Berlin is a thriving capital with a vivid cultural scene and a long history that left its mark at every street corner. A boat ride along the Rhine is a must for every Korean tourist and goes well together with a bottle of fresh Mosel wine. Bavaria and its capital Munich are always worth a visit, not only during the times of the real Oktoberfest.

Q7: Could you please explain about yourself and your family?

A7: I was born still during World War II in the medieval bishop's city of Paderborn in Eastern Westphalia and brought up on a farm right after the war. That is why I feel at home in the countryside and why I was able to explain to my wife and my daughter the forming instruments in the Korean Folk Village with some accuracy. I studied law in Bonn, Kiel and Freiburg and joined the diplomatic service exactly 30 years ago.

The first 10 years of my career I spent in Latin America, where I met my Brazilian wife almost 25 years ago.
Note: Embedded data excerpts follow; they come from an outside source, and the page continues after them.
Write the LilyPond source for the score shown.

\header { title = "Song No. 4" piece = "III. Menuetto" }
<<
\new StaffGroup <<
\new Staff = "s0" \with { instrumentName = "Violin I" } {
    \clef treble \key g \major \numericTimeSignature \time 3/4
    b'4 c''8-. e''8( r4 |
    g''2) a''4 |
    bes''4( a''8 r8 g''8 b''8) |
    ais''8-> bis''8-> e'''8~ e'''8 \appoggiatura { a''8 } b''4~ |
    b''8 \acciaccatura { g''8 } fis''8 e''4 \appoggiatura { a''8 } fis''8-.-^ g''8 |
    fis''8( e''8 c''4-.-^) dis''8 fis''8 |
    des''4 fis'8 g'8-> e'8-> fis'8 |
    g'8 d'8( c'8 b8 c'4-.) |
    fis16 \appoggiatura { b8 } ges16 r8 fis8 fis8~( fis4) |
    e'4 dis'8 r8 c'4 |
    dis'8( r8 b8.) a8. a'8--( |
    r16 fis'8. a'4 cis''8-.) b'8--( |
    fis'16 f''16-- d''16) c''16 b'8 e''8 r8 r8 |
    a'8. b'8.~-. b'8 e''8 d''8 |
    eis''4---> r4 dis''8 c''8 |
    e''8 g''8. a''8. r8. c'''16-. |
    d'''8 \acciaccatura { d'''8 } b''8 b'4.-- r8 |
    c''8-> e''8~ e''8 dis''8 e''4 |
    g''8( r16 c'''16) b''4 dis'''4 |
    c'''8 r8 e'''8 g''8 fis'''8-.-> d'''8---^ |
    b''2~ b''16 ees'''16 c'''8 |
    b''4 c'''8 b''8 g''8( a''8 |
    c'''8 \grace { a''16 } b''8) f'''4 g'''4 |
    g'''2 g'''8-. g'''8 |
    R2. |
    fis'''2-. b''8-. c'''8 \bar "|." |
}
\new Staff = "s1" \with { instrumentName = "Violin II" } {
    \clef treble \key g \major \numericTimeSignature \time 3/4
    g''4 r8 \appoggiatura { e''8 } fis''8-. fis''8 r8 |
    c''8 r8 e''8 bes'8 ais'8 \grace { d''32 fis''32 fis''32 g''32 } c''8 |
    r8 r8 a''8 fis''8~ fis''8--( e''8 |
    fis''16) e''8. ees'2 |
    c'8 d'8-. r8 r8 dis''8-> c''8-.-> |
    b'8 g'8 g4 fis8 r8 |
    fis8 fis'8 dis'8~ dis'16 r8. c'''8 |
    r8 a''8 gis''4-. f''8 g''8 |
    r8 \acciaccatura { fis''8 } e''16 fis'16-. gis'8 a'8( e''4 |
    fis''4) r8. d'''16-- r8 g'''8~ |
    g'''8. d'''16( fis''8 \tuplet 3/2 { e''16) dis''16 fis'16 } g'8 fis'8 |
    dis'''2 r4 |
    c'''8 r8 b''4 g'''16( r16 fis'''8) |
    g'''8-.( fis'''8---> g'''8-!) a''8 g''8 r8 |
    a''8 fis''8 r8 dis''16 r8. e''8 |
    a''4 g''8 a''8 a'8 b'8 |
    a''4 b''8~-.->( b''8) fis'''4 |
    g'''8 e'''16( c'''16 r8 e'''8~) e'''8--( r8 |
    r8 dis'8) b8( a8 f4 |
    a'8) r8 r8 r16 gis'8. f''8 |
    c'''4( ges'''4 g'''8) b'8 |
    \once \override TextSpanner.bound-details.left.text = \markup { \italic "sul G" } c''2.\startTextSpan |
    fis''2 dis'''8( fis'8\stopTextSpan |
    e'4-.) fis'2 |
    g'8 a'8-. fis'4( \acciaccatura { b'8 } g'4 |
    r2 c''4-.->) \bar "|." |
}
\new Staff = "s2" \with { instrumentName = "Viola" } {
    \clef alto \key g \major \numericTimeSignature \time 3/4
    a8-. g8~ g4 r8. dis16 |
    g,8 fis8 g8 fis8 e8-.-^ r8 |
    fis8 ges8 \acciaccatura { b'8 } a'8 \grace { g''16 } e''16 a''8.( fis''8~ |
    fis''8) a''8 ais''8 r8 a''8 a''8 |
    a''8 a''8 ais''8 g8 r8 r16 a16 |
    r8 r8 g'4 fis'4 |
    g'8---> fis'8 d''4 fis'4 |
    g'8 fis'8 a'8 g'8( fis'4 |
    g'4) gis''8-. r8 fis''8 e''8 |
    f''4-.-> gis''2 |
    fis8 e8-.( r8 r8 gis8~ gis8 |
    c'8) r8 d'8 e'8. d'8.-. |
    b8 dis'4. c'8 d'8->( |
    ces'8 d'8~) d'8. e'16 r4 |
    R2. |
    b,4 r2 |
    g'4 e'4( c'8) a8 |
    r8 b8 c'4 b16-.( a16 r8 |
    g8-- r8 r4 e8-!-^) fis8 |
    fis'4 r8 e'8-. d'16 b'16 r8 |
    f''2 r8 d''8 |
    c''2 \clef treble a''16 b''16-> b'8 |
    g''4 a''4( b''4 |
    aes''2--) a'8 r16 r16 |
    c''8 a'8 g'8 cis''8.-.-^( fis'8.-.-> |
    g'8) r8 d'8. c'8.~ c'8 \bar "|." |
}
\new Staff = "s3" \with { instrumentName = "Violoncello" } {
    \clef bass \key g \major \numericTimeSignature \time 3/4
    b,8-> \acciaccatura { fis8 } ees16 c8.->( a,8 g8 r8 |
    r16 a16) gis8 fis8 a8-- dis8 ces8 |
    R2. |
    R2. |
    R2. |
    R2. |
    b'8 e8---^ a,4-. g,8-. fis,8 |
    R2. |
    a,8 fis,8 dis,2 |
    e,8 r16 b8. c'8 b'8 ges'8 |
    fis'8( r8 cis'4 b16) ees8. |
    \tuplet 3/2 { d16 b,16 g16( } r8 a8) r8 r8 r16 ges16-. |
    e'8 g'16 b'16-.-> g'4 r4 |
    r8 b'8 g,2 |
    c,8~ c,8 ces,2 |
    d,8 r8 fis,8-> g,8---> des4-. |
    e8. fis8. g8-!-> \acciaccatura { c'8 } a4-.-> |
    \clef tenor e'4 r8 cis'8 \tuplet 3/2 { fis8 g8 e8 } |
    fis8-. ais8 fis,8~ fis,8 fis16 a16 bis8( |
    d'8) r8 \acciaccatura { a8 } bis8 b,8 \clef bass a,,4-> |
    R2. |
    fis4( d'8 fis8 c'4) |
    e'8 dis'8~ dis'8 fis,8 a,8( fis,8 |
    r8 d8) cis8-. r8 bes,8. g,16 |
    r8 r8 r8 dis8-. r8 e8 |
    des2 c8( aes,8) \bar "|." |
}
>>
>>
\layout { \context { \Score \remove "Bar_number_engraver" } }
Then we were 10 years in Africa and finally four years in Rome, always interrupted by longer spells in Germany. The last six years — an unusually long time — I worked in the field of compensation for former foreign forced laborers.

Brandenburg Gate in Berlin

I am very happy and proud with the opportunity to work in Korea, a country very close to Germany for a variety of reasons, for instance the presence and the cultural contributions of more than 30,000 Korean citizens. I hope that I will be able to encourage more young people of both countries to meet and discover the world together, on the university level, but also if feasible at a younger age.